**** Stored rows ****

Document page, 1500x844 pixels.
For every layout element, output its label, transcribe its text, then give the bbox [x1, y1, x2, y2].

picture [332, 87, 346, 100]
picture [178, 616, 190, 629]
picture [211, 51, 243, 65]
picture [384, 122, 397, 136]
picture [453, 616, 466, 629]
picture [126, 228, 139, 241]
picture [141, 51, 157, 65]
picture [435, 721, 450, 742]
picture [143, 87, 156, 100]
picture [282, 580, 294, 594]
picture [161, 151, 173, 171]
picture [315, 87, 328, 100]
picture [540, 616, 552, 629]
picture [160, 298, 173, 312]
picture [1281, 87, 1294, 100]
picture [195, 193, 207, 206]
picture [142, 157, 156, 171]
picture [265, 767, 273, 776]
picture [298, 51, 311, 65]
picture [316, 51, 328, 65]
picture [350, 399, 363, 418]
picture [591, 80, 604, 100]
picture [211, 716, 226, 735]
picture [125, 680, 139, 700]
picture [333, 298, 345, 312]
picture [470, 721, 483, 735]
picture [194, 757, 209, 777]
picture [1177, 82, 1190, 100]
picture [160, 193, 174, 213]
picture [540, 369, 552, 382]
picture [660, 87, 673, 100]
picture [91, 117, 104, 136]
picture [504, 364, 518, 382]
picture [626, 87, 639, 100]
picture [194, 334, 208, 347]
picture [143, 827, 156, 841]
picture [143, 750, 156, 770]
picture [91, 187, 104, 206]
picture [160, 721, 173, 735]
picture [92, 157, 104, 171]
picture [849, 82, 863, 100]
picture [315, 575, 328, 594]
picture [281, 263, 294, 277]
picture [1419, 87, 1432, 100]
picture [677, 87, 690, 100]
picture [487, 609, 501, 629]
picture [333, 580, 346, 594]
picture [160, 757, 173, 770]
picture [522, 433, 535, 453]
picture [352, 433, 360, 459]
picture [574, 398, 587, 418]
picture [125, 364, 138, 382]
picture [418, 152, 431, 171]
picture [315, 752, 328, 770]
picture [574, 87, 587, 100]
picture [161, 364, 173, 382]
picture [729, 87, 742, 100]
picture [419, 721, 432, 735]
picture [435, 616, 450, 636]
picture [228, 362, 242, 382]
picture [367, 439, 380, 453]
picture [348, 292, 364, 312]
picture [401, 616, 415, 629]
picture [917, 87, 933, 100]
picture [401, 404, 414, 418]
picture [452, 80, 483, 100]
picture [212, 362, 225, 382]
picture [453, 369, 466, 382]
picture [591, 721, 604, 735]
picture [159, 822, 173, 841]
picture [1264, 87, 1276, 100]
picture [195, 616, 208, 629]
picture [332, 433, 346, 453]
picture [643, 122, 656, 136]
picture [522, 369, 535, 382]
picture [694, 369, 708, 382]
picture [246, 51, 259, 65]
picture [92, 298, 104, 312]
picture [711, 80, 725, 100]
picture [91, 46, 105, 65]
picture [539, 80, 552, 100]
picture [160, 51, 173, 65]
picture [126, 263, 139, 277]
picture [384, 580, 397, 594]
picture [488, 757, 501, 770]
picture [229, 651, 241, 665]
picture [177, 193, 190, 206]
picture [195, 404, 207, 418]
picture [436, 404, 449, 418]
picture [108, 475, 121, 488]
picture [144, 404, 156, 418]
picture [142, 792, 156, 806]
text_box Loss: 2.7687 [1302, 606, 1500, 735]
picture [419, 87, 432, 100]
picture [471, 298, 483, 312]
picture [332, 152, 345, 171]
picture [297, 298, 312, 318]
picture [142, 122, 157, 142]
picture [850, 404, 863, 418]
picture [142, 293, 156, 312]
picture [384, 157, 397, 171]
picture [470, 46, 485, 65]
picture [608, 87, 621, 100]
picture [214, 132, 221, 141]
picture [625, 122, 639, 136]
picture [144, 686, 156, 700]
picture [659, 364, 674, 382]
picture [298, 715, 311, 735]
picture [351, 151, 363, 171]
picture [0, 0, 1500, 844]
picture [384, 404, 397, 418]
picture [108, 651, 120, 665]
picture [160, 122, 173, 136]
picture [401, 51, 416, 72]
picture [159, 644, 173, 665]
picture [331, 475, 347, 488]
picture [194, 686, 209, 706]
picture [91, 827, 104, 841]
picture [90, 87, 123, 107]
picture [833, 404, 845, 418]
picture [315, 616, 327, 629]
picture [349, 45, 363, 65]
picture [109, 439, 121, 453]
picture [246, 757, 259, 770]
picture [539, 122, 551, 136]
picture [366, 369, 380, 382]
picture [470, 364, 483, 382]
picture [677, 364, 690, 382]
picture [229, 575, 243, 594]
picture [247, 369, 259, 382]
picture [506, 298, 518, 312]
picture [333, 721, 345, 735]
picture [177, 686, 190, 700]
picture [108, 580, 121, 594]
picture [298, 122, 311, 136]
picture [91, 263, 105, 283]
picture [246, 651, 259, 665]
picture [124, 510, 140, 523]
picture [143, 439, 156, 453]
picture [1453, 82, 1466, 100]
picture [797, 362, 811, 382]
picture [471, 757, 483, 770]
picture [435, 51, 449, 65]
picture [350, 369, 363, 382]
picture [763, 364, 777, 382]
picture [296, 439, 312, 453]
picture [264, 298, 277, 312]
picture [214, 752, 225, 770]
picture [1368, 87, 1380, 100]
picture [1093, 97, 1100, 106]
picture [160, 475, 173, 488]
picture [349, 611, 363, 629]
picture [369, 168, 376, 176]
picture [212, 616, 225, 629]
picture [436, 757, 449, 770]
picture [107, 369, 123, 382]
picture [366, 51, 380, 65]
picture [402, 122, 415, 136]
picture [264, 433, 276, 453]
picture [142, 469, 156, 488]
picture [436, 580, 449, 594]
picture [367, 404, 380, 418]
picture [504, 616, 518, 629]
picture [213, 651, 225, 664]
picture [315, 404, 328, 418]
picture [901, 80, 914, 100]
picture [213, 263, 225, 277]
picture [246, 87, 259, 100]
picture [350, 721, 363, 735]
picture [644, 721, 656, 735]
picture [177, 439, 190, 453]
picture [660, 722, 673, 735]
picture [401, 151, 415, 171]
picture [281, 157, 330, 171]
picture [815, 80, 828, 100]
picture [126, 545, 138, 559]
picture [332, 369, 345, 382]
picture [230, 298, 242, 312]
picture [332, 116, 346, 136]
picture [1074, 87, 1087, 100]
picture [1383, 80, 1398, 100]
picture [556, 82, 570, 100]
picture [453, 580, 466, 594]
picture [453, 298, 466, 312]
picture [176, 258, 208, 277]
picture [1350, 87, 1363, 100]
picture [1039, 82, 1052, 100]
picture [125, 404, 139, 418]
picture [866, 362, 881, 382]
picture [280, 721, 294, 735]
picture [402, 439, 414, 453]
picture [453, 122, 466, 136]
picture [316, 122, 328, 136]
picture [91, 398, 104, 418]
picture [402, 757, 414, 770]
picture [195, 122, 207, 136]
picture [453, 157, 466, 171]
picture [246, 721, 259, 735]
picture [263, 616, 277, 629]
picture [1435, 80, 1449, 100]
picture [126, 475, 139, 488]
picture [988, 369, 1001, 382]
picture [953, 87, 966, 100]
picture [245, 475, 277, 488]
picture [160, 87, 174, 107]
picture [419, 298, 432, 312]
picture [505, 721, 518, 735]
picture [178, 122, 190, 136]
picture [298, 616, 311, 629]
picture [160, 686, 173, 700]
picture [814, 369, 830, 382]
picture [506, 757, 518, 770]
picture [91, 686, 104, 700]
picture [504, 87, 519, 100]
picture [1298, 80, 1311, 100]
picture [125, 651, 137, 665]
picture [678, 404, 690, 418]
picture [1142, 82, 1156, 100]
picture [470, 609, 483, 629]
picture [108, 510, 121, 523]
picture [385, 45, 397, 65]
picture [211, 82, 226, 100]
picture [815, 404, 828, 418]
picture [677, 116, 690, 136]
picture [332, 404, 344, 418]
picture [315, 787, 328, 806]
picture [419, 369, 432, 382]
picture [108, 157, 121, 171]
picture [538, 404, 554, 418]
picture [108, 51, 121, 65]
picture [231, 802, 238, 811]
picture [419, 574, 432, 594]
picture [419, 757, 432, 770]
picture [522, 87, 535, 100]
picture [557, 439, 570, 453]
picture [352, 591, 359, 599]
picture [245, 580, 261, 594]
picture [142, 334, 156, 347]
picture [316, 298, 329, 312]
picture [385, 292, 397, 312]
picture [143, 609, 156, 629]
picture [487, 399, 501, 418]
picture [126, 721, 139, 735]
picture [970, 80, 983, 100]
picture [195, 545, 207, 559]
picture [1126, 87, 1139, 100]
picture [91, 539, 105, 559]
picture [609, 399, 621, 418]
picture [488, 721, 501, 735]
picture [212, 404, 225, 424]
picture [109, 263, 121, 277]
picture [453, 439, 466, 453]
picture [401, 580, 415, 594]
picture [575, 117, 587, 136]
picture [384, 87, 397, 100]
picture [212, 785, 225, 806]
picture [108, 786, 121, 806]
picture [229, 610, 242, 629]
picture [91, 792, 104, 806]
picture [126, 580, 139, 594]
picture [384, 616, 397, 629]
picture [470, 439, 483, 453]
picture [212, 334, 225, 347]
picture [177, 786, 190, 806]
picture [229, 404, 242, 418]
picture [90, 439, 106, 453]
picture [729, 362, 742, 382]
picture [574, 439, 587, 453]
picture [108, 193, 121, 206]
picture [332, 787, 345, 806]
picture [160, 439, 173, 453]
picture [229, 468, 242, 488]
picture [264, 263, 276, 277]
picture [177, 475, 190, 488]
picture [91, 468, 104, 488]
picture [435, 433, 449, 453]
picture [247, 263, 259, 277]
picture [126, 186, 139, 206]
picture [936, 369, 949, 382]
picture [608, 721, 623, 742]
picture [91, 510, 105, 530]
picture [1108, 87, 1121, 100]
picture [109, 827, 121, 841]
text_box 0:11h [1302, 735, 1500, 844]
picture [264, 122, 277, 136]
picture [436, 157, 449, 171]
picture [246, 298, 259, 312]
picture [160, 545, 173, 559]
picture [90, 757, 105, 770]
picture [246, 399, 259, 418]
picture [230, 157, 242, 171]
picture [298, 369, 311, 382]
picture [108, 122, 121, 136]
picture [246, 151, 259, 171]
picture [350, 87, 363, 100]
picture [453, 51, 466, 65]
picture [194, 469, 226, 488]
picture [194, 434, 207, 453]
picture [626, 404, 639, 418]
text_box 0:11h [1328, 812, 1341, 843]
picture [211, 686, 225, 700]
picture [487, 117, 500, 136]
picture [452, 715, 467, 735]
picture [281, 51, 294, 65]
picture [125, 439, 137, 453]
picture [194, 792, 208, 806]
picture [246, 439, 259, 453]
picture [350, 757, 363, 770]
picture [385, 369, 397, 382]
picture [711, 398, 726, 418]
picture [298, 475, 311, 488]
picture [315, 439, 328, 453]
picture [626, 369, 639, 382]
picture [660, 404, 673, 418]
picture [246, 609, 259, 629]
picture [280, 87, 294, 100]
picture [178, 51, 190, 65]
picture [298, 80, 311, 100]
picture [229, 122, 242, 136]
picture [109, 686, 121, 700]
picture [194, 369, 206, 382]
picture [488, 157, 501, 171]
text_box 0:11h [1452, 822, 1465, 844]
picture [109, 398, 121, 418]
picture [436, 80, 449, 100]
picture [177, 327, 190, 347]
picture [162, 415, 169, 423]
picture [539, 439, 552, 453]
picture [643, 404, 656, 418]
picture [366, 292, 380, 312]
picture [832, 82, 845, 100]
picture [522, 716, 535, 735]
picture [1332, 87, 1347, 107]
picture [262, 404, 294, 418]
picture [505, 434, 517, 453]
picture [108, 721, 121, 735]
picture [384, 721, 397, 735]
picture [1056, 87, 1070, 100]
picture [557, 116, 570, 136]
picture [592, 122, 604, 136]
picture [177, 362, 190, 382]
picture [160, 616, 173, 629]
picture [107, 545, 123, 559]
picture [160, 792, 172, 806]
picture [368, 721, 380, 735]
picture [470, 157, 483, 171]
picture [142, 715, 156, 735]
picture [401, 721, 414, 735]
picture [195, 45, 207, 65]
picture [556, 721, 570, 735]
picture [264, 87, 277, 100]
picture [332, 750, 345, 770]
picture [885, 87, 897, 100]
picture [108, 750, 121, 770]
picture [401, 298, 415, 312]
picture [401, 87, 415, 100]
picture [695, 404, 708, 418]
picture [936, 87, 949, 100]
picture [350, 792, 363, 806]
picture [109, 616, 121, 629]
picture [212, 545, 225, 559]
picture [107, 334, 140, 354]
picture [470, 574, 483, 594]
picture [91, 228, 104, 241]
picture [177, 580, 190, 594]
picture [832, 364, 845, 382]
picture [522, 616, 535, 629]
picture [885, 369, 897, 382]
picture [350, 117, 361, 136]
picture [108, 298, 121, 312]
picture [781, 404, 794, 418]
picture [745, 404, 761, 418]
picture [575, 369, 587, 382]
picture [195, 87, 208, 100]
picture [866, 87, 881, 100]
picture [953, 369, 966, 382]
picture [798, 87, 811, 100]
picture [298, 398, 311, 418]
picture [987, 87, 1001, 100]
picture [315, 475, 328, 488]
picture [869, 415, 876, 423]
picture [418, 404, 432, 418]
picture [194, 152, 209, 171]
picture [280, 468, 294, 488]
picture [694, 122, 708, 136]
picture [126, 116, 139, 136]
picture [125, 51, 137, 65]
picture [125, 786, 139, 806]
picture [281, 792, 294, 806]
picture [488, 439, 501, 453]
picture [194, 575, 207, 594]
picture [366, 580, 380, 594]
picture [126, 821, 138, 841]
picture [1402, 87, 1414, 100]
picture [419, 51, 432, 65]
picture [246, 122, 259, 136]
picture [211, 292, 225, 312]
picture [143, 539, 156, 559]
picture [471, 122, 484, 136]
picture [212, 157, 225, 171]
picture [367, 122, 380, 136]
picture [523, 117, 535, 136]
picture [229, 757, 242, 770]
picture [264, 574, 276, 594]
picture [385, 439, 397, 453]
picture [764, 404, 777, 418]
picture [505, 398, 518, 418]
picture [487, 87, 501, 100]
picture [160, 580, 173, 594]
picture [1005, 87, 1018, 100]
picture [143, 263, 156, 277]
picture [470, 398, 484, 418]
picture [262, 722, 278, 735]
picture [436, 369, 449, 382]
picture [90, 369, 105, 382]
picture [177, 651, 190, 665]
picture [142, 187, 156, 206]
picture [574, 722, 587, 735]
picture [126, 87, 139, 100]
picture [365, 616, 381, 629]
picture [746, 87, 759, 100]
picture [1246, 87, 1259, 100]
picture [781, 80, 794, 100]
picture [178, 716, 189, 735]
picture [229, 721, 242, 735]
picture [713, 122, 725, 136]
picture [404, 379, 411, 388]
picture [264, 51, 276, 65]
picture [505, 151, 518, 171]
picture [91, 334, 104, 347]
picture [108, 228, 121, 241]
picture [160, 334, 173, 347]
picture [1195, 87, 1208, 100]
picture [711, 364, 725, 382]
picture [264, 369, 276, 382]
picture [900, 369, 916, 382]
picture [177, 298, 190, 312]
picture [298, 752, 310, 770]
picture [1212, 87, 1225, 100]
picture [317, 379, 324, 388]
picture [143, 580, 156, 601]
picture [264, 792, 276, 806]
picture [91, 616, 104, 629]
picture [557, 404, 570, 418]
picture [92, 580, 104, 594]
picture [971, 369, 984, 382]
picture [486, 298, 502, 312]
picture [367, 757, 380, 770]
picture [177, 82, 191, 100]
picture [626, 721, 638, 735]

****

• [Aim of the task] Reproduce verbatim the lines of the items starting at the first line and ending at the line containing "For every layout", including both ends.

• [Result of the exercise]
Document page, 1500x844 pixels.
For every layout element, output its label, transcribe its text, then give the bbox [x1, y1, x2, y2].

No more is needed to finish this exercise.